ASSIGNMENT: Line by line, copy out the data that follows.

————

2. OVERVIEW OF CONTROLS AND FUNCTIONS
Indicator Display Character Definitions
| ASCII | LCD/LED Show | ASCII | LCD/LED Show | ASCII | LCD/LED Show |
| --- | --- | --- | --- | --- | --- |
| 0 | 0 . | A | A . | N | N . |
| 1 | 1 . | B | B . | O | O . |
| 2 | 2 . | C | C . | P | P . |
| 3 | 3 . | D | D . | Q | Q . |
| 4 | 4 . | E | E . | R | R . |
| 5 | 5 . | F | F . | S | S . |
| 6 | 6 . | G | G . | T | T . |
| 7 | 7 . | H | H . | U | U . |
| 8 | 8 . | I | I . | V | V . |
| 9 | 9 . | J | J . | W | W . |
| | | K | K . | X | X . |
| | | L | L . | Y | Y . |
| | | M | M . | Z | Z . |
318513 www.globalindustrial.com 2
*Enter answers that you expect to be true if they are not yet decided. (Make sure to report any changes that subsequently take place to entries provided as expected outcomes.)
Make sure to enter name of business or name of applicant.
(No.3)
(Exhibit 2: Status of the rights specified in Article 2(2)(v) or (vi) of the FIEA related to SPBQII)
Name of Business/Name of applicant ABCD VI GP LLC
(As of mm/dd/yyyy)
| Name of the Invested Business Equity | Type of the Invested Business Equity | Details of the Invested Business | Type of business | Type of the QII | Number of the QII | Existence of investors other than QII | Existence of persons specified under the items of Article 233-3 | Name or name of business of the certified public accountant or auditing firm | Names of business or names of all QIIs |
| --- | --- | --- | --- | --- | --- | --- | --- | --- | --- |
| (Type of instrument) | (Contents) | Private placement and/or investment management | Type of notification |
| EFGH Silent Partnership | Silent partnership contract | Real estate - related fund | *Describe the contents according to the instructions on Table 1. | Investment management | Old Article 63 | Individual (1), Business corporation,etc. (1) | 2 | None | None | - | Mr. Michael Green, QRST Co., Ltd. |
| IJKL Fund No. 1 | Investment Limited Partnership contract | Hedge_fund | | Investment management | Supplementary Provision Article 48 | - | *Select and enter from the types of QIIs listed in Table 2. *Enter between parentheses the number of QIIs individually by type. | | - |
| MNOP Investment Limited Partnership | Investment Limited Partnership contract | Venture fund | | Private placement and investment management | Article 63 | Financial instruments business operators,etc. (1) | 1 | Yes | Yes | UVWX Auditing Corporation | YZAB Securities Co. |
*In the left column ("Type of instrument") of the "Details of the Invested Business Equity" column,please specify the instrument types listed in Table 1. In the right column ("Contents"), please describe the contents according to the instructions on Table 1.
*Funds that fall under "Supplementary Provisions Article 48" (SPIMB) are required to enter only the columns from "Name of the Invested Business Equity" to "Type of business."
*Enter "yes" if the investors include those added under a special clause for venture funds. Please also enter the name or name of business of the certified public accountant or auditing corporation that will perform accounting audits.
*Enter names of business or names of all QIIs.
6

————

EXPECTED OUTPUT:
2. OVERVIEW OF CONTROLS AND FUNCTIONS
Indicator Display Character Definitions
| ASCII | LCD/LED Show | ASCII | LCD/LED Show | ASCII | LCD/LED Show |
| --- | --- | --- | --- | --- | --- |
| 0 | 0 . | A | A . | N | N . |
| 1 | 1 . | B | B . | O | O . |
| 2 | 2 . | C | C . | P | P . |
| 3 | 3 . | D | D . | Q | Q . |
| 4 | 4 . | E | E . | R | R . |
| 5 | 5 . | F | F . | S | S . |
| 6 | 6 . | G | G . | T | T . |
| 7 | 7 . | H | H . | U | U . |
| 8 | 8 . | I | I . | V | V . |
| 9 | 9 . | J | J . | W | W . |
| | | K | K . | X | X . |
| | | L | L . | Y | Y . |
| | | M | M . | Z | Z . |
318513 www.globalindustrial.com 2
*Enter answers that you expect to be true if they are not yet decided. (Make sure to report any changes that subsequently take place to entries provided as expected outcomes.)
Make sure to enter name of business or name of applicant.
(No.3)
(Exhibit 2: Status of the rights specified in Article 2(2)(v) or (vi) of the FIEA related to SPBQII)
Name of Business/Name of applicant ABCD VI GP LLC
(As of mm/dd/yyyy)
| Name of the Invested Business Equity | Type of the Invested Business Equity | Details of the Invested Business | Type of business | Type of the QII | Number of the QII | Existence of investors other than QII | Existence of persons specified under the items of Article 233-3 | Name or name of business of the certified public accountant or auditing firm | Names of business or names of all QIIs |
| --- | --- | --- | --- | --- | --- | --- | --- | --- | --- |
| (Type of instrument) | (Contents) | Private placement and/or investment management | Type of notification |
| EFGH Silent Partnership | Silent partnership contract | Real estate - related fund | *Describe the contents according to the instructions on Table 1. | Investment management | Old Article 63 | Individual (1), Business corporation,etc. (1) | 2 | None | None | - | Mr. Michael Green, QRST Co., Ltd. |
| IJKL Fund No. 1 | Investment Limited Partnership contract | Hedge_fund | | Investment management | Supplementary Provision Article 48 | - | *Select and enter from the types of QIIs listed in Table 2. *Enter between parentheses the number of QIIs individually by type. | | - |
| MNOP Investment Limited Partnership | Investment Limited Partnership contract | Venture fund | | Private placement and investment management | Article 63 | Financial instruments business operators,etc. (1) | 1 | Yes | Yes | UVWX Auditing Corporation | YZAB Securities Co. |
*In the left column ("Type of instrument") of the "Details of the Invested Business Equity" column,please specify the instrument types listed in Table 1. In the right column ("Contents"), please describe the contents according to the instructions on Table 1.
*Funds that fall under "Supplementary Provisions Article 48" (SPIMB) are required to enter only the columns from "Name of the Invested Business Equity" to "Type of business."
*Enter "yes" if the investors include those added under a special clause for venture funds. Please also enter the name or name of business of the certified public accountant or auditing corporation that will perform accounting audits.
*Enter names of business or names of all QIIs.
6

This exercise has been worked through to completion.